Crear un acceso directo

En primer lugar, debe crear un acceso directo desde las tablas reflejadas en Lakehouse y, después, crear cuadernos con consultas de Spark en Lakehouse.

  1. En el portal de Fabric, abra Ingeniero de datos.

  2. Si aún no tiene una instancia de Lakehouse creada, seleccione Lakehouse y cree una instancia de Lakehouse; para ello, asígnele un nombre.

  3. Seleccione Obtener datos ->Nueva combinación de teclas.

  4. Seleccione Microsoft OneLake.

  5. Puede ver todas las bases de datos reflejadas en el área de trabajo de Fabric.

  6. Seleccione la base de datos reflejada que quiere agregar a Lakehouse como combinación de teclas.

  7. Seleccione las tablas deseadas de la base de datos reflejada.

  8. Seleccione Siguiente y, después, Crear.

  9. En el Explorador, ahora puede ver los datos de la tabla seleccionados en la instancia de Lakehouse.
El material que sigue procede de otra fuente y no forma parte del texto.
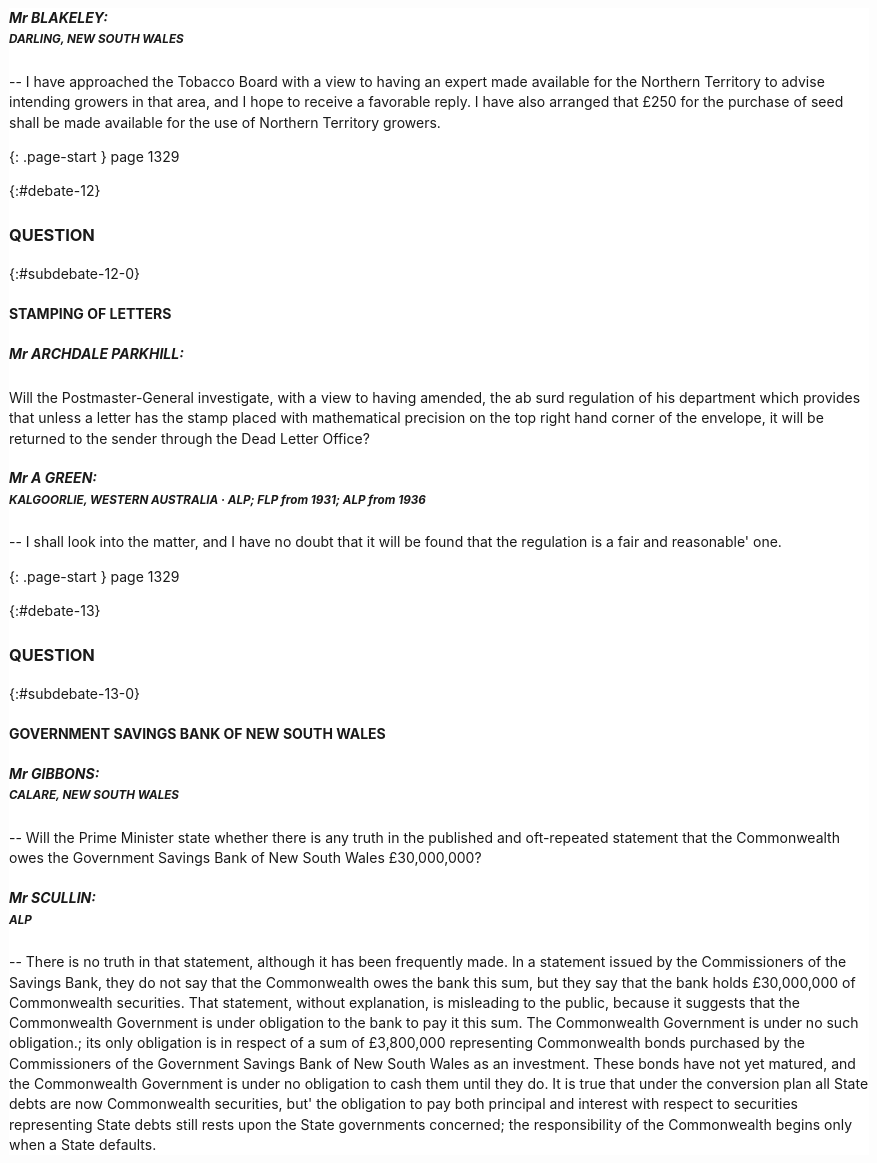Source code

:##### Mr BLAKELEY:<br><small class="text-muted">DARLING, NEW SOUTH WALES</small>

-- I have approached the Tobacco Board with a view to having an expert made available for the Northern Territory to advise intending growers in that area, and I hope to receive a favorable reply. I have also arranged that £250 for the purchase of seed shall be made available for the use of Northern Territory growers. 

{: .page-start }
page 1329

{:#debate-12}
### QUESTION

{:#subdebate-12-0}
#### STAMPING OF LETTERS

##### Mr ARCHDALE PARKHILL:



Will the Postmaster-General investigate, with a view to having amended, the ab surd regulation of his department which provides that unless a letter has the stamp placed with mathematical precision on the top right hand corner of the envelope, it will be returned to the sender through the Dead Letter Office? 

##### Mr A GREEN:<br><small class="text-muted">KALGOORLIE, WESTERN AUSTRALIA &middot; ALP; FLP from 1931; ALP from 1936</small>

-- I shall look into the matter, and I have no doubt that it will be found that the regulation is a fair and reasonable' one. 

{: .page-start }
page 1329

{:#debate-13}
### QUESTION

{:#subdebate-13-0}
#### GOVERNMENT SAVINGS BANK OF NEW SOUTH WALES

##### Mr GIBBONS:<br><small class="text-muted">CALARE, NEW SOUTH WALES</small>

-- Will the Prime Minister state whether there is any truth in the published and oft-repeated statement that the Commonwealth owes the Government Savings Bank of New South Wales £30,000,000? 

##### Mr SCULLIN:<br><small class="text-muted">ALP</small>

-- There is no truth in that statement, although it has been frequently made. In a statement issued by the Commissioners of the Savings Bank, they do not say that the Commonwealth owes the bank this sum, but they say that the bank holds £30,000,000 of Commonwealth securities. That statement, without explanation, is misleading to the public, because it suggests that the Commonwealth Government is under obligation to the bank to pay it this sum. The Commonwealth Government is under no such obligation.; its only obligation is in respect of a sum of £3,800,000 representing Commonwealth bonds purchased by the Commissioners of the Government Savings Bank of New South Wales as an investment. These bonds have not yet matured, and the Commonwealth Government is under no obligation to cash them until they do. It is true that under the conversion plan all State debts are now Commonwealth securities, but' the obligation to pay both principal and interest with respect to securities representing State debts still rests upon the State governments concerned; the responsibility of the Commonwealth begins only when a State defaults. 
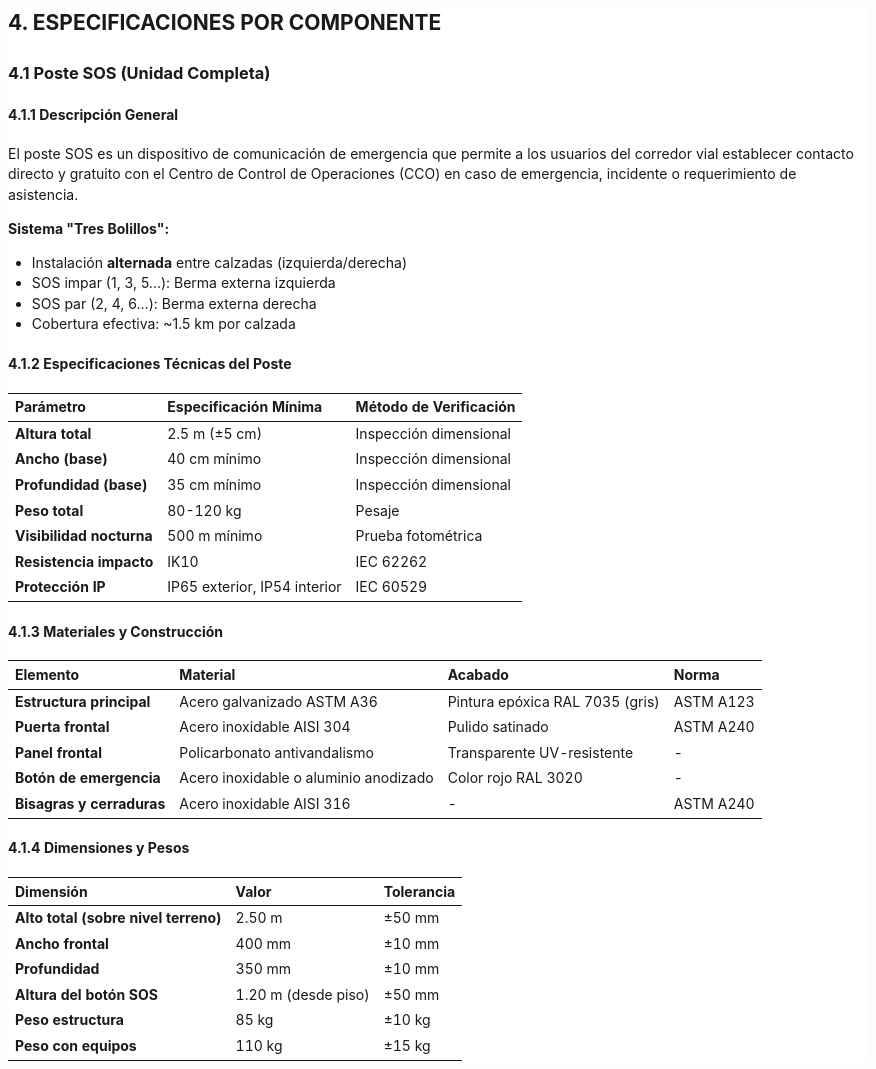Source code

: 
## 4. ESPECIFICACIONES POR COMPONENTE

### 4.1 Poste SOS (Unidad Completa)

#### 4.1.1 Descripción General

El poste SOS es un dispositivo de comunicación de emergencia que permite a los usuarios del corredor vial establecer contacto directo y gratuito con el Centro de Control de Operaciones (CCO) en caso de emergencia, incidente o requerimiento de asistencia.

**Sistema "Tres Bolillos":**
- Instalación **alternada** entre calzadas (izquierda/derecha)
- SOS impar (1, 3, 5...): Berma externa izquierda
- SOS par (2, 4, 6...): Berma externa derecha
- Cobertura efectiva: ~1.5 km por calzada

#### 4.1.2 Especificaciones Técnicas del Poste

| Parámetro | Especificación Mínima | Método de Verificación |
|:----------|:---------------------|:-----------------------|
| **Altura total** | 2.5 m (±5 cm) | Inspección dimensional |
| **Ancho (base)** | 40 cm mínimo | Inspección dimensional |
| **Profundidad (base)** | 35 cm mínimo | Inspección dimensional |
| **Peso total** | 80-120 kg | Pesaje |
| **Visibilidad nocturna** | 500 m mínimo | Prueba fotométrica |
| **Resistencia impacto** | IK10 | IEC 62262 |
| **Protección IP** | IP65 exterior, IP54 interior | IEC 60529 |

#### 4.1.3 Materiales y Construcción

| Elemento | Material | Acabado | Norma |
|:---------|:---------|:--------|:------|
| **Estructura principal** | Acero galvanizado ASTM A36 | Pintura epóxica RAL 7035 (gris) | ASTM A123 |
| **Puerta frontal** | Acero inoxidable AISI 304 | Pulido satinado | ASTM A240 |
| **Panel frontal** | Policarbonato antivandalismo | Transparente UV-resistente | - |
| **Botón de emergencia** | Acero inoxidable o aluminio anodizado | Color rojo RAL 3020 | - |
| **Bisagras y cerraduras** | Acero inoxidable AISI 316 | - | ASTM A240 |

#### 4.1.4 Dimensiones y Pesos

| Dimensión | Valor | Tolerancia |
|:----------|:------|:-----------|
| **Alto total (sobre nivel terreno)** | 2.50 m | ±50 mm |
| **Ancho frontal** | 400 mm | ±10 mm |
| **Profundidad** | 350 mm | ±10 mm |
| **Altura del botón SOS** | 1.20 m (desde piso) | ±50 mm |
| **Peso estructura** | 85 kg | ±10 kg |
| **Peso con equipos** | 110 kg | ±15 kg |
Captura de pantalla del portal de Fabric, en la que se muestra el Explorador de Lakehouse que muestra las tablas y los datos de la base de datos reflejada.

    Sugerencia

    Puede agregar otros datos directamente en Lakehouse o traer combinaciones de teclas como S3 o ADLS Gen2. Puede ir al punto de conexión de SQL Analytics de Lakehouse y unir los datos en todos estos orígenes con datos reflejados sin problemas.
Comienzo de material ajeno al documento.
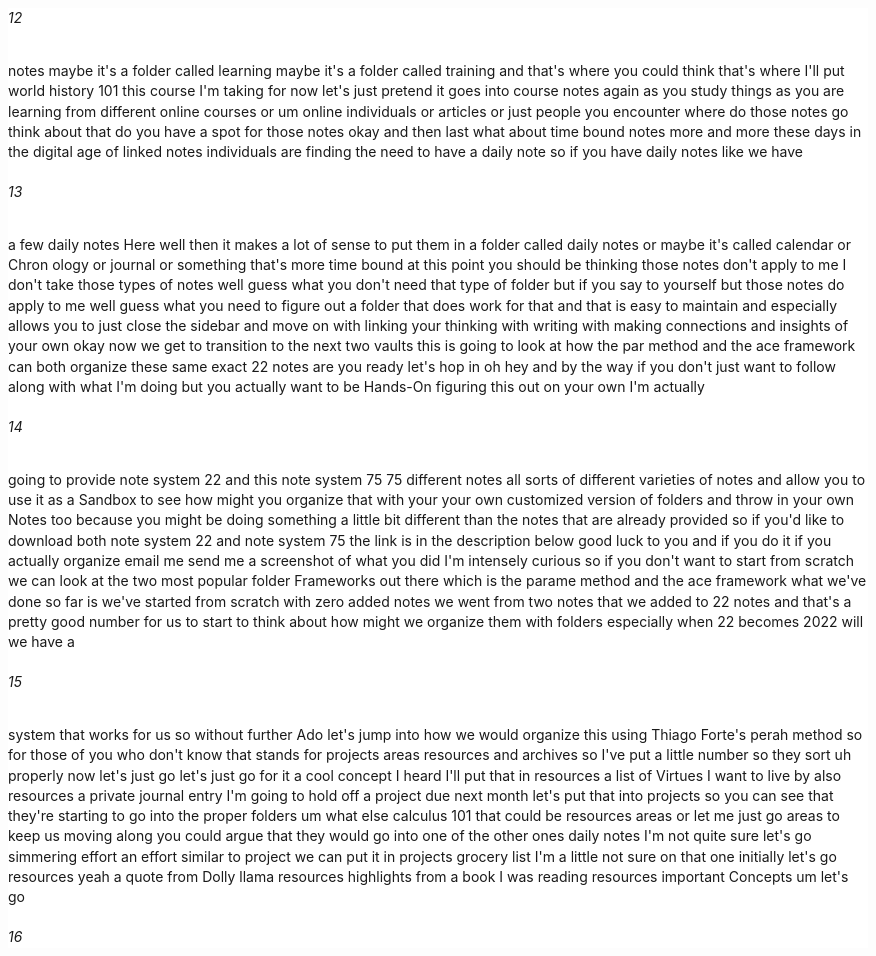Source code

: ###### 12

notes maybe it's a folder called learning maybe it's a folder called training and that's where you could think that's where I'll put world history 101 this course I'm taking for now let's just pretend it goes into course notes again as you study things as you are learning from different online courses or um online individuals or articles or just people you encounter where do those notes go think about that do you have a spot for those notes okay and then last what about time bound notes more and more these days in the digital age of linked notes individuals are finding the need to have a daily note so if you have daily notes like we have

###### 13

a few daily notes Here well then it makes a lot of sense to put them in a folder called daily notes or maybe it's called calendar or Chron ology or journal or something that's more time bound at this point you should be thinking those notes don't apply to me I don't take those types of notes well guess what you don't need that type of folder but if you say to yourself but those notes do apply to me well guess what you need to figure out a folder that does work for that and that is easy to maintain and especially allows you to just close the sidebar and move on with linking your thinking with writing with making connections and insights of your own okay now we get to transition to the next two vaults this is going to look at how the par method and the ace framework can both organize these same exact 22 notes are you ready let's hop in oh hey and by the way if you don't just want to follow along with what I'm doing but you actually want to be Hands-On figuring this out on your own I'm actually

###### 14

going to provide note system 22 and this note system 75 75 different notes all sorts of different varieties of notes and allow you to use it as a Sandbox to see how might you organize that with your your own customized version of folders and throw in your own Notes too because you might be doing something a little bit different than the notes that are already provided so if you'd like to download both note system 22 and note system 75 the link is in the description below good luck to you and if you do it if you actually organize email me send me a screenshot of what you did I'm intensely curious so if you don't want to start from scratch we can look at the two most popular folder Frameworks out there which is the parame method and the ace framework what we've done so far is we've started from scratch with zero added notes we went from two notes that we added to 22 notes and that's a pretty good number for us to start to think about how might we organize them with folders especially when 22 becomes 2022 will we have a

###### 15

system that works for us so without further Ado let's jump into how we would organize this using Thiago Forte's perah method so for those of you who don't know that stands for projects areas resources and archives so I've put a little number so they sort uh properly now let's just go let's just go for it a cool concept I heard I'll put that in resources a list of Virtues I want to live by also resources a private journal entry I'm going to hold off a project due next month let's put that into projects so you can see that they're starting to go into the proper folders um what else calculus 101 that could be resources areas or let me just go areas to keep us moving along you could argue that they would go into one of the other ones daily notes I'm not quite sure let's go simmering effort an effort similar to project we can put it in projects grocery list I'm a little not sure on that one initially let's go resources yeah a quote from Dolly llama resources highlights from a book I was reading resources important Concepts um let's go

###### 16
  10. Para explorar estos datos en Spark, seleccione los ... puntos situados junto a cualquier tabla. Seleccione Nuevo cuaderno o Cuaderno existente para comenzar el análisis. Captura de pantalla del portal de Fabric en la que se muestra el menú contextual para abrir una tabla de base de datos reflejada en un cuaderno.

  11. El cuaderno se abrirá automáticamente y cargará el DataFrame con una consulta SELECT ... LIMIT 1000 de Spark SQL.

    • Los nuevos cuadernos pueden tardar hasta dos minutos en cargarse completamente. Puede evitar este retraso mediante un cuaderno existente con una sesión activa. Captura de pantalla del portal de Fabric en la que se muestran los datos de una tabla de base de datos reflejada en un nuevo cuaderno con una consulta de Spark SQL.